Integrating SQL Into your Software

Integrating SQL Into your Software

Video

Motivation

Data analysts can use the SQL interface, on its own, together with csv imports and exports to do everything they need.

However, most software involves layers - only one of which is the database.

Python Database Interfaces

Python contains a standard for database interfaces, laid out in PEP 249.

This means that - while we will be discussing sqlite usage - any other compliant database interface will work equivalently. For example, this common interface can be connected to Pandas.

sqlite3 Module

There are two main objects in a database interface; a connection, which is your hub for the database, which can provide you cursors which run your statements and hold more stateful information.

Connections

Connections are the main place where interfaces are allowed to differ, and sqlite3 is characteristically simple.

A connection requires opening and closing - and as such, is best managed as a context:

import sqlite3

with sqlite3.connect("bibliography.sqlite") as con:
    pass

Cursors

Cursors represent a particular position in the database, and hold the rows - as an iterator, or accessed through methods - when you select.

With Cursors, we are ready to run our SQL commands:

with sqlite3.connect("bibliography.sqlite") as con:
    cur = con.cursor()
    cur.execute("SELECT DISTINCT author_name FROM ArticleAuthors")
    for row in cur:
        print(row)

The execute function runs exactly one SQL operation, so there is no need to add semicolons - and if you want to run multiple SQL operations (for example, to CREATE TABLE in a query) you must split them up between .execute() calls.

Values

We know how to use values in SQL statements, and build queries.

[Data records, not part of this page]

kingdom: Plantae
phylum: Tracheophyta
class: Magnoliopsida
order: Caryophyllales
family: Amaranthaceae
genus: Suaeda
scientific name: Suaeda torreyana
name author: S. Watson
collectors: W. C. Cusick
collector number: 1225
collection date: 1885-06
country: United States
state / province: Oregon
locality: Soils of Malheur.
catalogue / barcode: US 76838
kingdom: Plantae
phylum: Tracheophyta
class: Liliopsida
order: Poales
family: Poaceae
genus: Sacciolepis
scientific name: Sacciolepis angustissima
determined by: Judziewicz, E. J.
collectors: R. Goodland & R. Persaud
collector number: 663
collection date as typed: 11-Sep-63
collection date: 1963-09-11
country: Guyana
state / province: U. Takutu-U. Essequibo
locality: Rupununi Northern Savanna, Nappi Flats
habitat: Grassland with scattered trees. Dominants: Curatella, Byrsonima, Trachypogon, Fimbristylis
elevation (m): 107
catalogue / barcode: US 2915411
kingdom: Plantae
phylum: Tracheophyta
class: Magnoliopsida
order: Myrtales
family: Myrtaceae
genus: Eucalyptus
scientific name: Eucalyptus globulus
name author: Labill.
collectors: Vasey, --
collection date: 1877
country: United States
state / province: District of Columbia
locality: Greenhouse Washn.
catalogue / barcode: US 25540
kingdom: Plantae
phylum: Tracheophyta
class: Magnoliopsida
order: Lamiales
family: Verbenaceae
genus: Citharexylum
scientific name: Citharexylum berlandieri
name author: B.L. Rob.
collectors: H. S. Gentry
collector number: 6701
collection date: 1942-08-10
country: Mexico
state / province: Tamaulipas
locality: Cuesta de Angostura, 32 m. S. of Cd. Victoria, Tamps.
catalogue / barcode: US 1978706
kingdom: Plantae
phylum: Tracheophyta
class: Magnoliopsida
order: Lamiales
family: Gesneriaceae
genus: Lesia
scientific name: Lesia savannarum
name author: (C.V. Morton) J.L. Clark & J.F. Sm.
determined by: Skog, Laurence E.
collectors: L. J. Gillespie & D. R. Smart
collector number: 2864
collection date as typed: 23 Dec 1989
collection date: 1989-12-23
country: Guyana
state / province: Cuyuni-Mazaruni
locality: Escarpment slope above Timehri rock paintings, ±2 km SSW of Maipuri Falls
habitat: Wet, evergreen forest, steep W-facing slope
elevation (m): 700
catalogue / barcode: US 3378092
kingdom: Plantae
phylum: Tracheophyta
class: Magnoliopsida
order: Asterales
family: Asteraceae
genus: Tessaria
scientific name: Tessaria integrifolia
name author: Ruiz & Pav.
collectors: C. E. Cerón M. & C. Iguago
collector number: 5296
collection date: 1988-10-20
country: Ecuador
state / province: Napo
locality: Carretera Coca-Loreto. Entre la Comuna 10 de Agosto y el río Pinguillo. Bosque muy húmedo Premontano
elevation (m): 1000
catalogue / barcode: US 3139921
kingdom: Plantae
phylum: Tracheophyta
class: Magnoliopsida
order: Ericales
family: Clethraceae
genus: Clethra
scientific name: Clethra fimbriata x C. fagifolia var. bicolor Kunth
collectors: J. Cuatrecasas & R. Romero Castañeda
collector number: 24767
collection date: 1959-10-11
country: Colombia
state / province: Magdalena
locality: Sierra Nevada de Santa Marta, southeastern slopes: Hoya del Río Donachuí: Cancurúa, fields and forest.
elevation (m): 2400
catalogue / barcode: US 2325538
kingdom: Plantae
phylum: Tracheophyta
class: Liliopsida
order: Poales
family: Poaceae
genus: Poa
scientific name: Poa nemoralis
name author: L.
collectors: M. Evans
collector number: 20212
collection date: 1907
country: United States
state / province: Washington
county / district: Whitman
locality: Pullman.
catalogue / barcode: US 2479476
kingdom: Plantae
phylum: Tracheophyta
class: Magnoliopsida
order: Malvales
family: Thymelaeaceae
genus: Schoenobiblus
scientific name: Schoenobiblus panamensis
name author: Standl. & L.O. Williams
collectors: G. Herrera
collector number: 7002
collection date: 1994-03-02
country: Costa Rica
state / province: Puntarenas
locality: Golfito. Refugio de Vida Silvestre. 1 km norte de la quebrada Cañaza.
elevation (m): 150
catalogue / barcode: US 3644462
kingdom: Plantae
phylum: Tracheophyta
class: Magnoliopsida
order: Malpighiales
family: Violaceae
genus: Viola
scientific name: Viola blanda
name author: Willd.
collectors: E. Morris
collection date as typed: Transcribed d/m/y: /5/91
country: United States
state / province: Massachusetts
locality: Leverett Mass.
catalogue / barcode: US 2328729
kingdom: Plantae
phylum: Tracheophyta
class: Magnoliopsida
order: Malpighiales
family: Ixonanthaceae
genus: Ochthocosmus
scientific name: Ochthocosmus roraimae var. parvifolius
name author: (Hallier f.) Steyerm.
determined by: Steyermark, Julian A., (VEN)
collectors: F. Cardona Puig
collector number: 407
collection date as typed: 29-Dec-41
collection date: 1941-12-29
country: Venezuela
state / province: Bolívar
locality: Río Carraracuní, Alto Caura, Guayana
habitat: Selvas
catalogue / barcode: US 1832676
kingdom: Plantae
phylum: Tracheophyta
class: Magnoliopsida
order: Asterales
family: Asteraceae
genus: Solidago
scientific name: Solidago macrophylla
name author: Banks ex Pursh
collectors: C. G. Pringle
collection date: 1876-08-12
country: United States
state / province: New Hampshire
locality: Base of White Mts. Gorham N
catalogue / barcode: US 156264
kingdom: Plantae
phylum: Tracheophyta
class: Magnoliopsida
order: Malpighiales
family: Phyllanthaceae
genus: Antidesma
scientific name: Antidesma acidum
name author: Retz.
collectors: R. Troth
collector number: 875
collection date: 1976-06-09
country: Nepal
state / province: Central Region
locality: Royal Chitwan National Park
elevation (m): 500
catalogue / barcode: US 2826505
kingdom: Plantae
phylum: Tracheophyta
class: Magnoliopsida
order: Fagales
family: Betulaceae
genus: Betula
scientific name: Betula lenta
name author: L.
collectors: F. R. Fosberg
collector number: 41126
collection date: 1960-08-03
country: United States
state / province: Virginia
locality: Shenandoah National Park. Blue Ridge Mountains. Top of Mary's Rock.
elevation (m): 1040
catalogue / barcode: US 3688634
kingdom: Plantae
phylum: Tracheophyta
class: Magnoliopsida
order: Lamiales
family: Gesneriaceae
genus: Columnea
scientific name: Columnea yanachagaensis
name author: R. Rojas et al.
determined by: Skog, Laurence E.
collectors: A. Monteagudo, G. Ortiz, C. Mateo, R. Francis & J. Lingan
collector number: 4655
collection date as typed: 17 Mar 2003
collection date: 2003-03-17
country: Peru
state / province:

You may be compelled to use your python string-formatting and assembling skills to build queries.

Exploits of a Mom XKCD

Don't.

You may have heard the phrase "Sanitize your Database Inputs." This is a more specific instance of a broader piece of advice - be deliberate in what your code will do, even when passed strange inputs.

The Python database interface makes it easy to sanitize your variables; instead of using .format, f-strings, or string concatenation, simply use ? for your values, and pass them in as a tuple:

with sqlite3.connect("bibliography.sqlite") as con:
    cur = con.cursor()
    cur.execute("""
        SELECT title
        FROM ArticleAuthors
        NATURAL JOIN Articles
        WHERE author_name=?
        """,("Wagstaff, Samuel S",))
    for row in cur:
        print(row)

And let the module place them in.

Streamlining SQL with Python

Note that each SELECT on the cursor clears the buffer of rows; if you want to do multiple queries nested, you should extract the data to a table first:

with sqlite3.connect("bibliography.sqlite") as con:
    cur = con.cursor()
    cur.execute("SELECT DISTINCT author_name FROM ArticleAuthors")
    authors = cur.fetchall() # Equivalent to [i for i in cur]
    coauthors = dict()
    for author, in authors:
        # Here's our old fetch-coauthors function!
        cur.execute("""
            SELECT DISTINCT author_name
            FROM ArticleAuthors
            WHERE article_id
            IN (
              SELECT article_id
              FROM ArticleAuthors
              WHERE author_name=?
            )
            AND NOT author_name=?;
        """,(author,author))
        coauthors[author]=(set(i for i, in cur)) #
coauthors

You can construct this information within SQL with a complex query, involving GROUP BYs and whatnot, but it is complex enough to look at. A well-designed and optimized SQL query will almost always be faster, but that comes at a cost of readability and time.

Inserting Data

From this, you should be able to piece together how to insert data. However, it is worth noting that there is an abbreviated - and faster to execute - syntax for running the same operation, but varying the data:

article_id = "baillie1980lucas"
title="Lucas pseudoprimes"
journal="Mathematics of Computation"
authors=("Baillie, Robert","Wagstaff, Samuel S")
with sqlite3.connect("bibliography.sqlite") as con:
    cur = con.cursor()
    cur.execute("""
        INSERT INTO Articles(
          article_id,
          title,
          journal
        )
        VALUES (?,?,?)
        """,(article_id, title, journal))
    article_authors = [(article_id, name, index)
                       for index,name in enumerate(authors,start=1)]
    cur.executemany("""
        INSERT INTO ArticleAuthors(
            article_id,
            author_name,
            author_number
        )
        VALUES (?,?,?)
        """, article_authors)
    con.commit()

Commits

However, as an artefact from more complex database architectures - and from concurrent applications - we must commit our changes, or they might not show up in the database.

After any changes, run con.commit().

SQLite does autocommits - and largely works without this. However, strange things can happen, and it makes your code less portable to other databases with more explicit transaction models.

Note that only one running proccess can edit a SQLite database at a time, and others may throw errors or wait for a close. If you need higher concurrency, you neeed something other than SQLite.

Worksheet

Today's project, which spans both today and Monday, will take you through using a SQL backend, and creating a Python frontend for a Gradebook.